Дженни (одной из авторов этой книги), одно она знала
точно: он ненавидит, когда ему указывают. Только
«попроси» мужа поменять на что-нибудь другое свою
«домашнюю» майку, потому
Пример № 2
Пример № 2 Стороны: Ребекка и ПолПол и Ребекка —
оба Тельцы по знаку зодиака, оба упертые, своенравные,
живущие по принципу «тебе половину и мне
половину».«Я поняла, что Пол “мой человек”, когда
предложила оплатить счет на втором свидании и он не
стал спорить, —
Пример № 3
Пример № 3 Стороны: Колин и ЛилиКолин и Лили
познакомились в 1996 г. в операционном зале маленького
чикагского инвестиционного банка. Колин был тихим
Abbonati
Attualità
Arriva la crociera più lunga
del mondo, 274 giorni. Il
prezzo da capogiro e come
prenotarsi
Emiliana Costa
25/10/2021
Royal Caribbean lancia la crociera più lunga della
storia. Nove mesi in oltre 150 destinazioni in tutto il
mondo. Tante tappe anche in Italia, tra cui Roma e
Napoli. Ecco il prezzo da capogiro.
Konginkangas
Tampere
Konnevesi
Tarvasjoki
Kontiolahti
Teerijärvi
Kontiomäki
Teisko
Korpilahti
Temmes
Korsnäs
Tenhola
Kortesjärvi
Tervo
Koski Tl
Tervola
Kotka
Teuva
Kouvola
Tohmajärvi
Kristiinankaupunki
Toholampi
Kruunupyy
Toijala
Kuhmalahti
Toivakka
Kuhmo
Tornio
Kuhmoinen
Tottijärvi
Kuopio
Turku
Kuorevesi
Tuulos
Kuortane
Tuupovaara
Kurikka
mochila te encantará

==*==

— Work request —
Take the records above and copy them out exactly.

— Result below —
Дженни (одной из авторов этой книги), одно она знала
точно: он ненавидит, когда ему указывают. Только
«попроси» мужа поменять на что-нибудь другое свою
«домашнюю» майку, потому
Пример № 2
Пример № 2 Стороны: Ребекка и ПолПол и Ребекка —
оба Тельцы по знаку зодиака, оба упертые, своенравные,
живущие по принципу «тебе половину и мне
половину».«Я поняла, что Пол “мой человек”, когда
предложила оплатить счет на втором свидании и он не
стал спорить, —
Пример № 3
Пример № 3 Стороны: Колин и ЛилиКолин и Лили
познакомились в 1996 г. в операционном зале маленького
чикагского инвестиционного банка. Колин был тихим
Abbonati
Attualità
Arriva la crociera più lunga
del mondo, 274 giorni. Il
prezzo da capogiro e come
prenotarsi
Emiliana Costa
25/10/2021
Royal Caribbean lancia la crociera più lunga della
storia. Nove mesi in oltre 150 destinazioni in tutto il
mondo. Tante tappe anche in Italia, tra cui Roma e
Napoli. Ecco il prezzo da capogiro.
Konginkangas
Tampere
Konnevesi
Tarvasjoki
Kontiolahti
Teerijärvi
Kontiomäki
Teisko
Korpilahti
Temmes
Korsnäs
Tenhola
Kortesjärvi
Tervo
Koski Tl
Tervola
Kotka
Teuva
Kouvola
Tohmajärvi
Kristiinankaupunki
Toholampi
Kruunupyy
Toijala
Kuhmalahti
Toivakka
Kuhmo
Tornio
Kuhmoinen
Tottijärvi
Kuopio
Turku
Kuorevesi
Tuulos
Kuortane
Tuupovaara
Kurikka
mochila te encantará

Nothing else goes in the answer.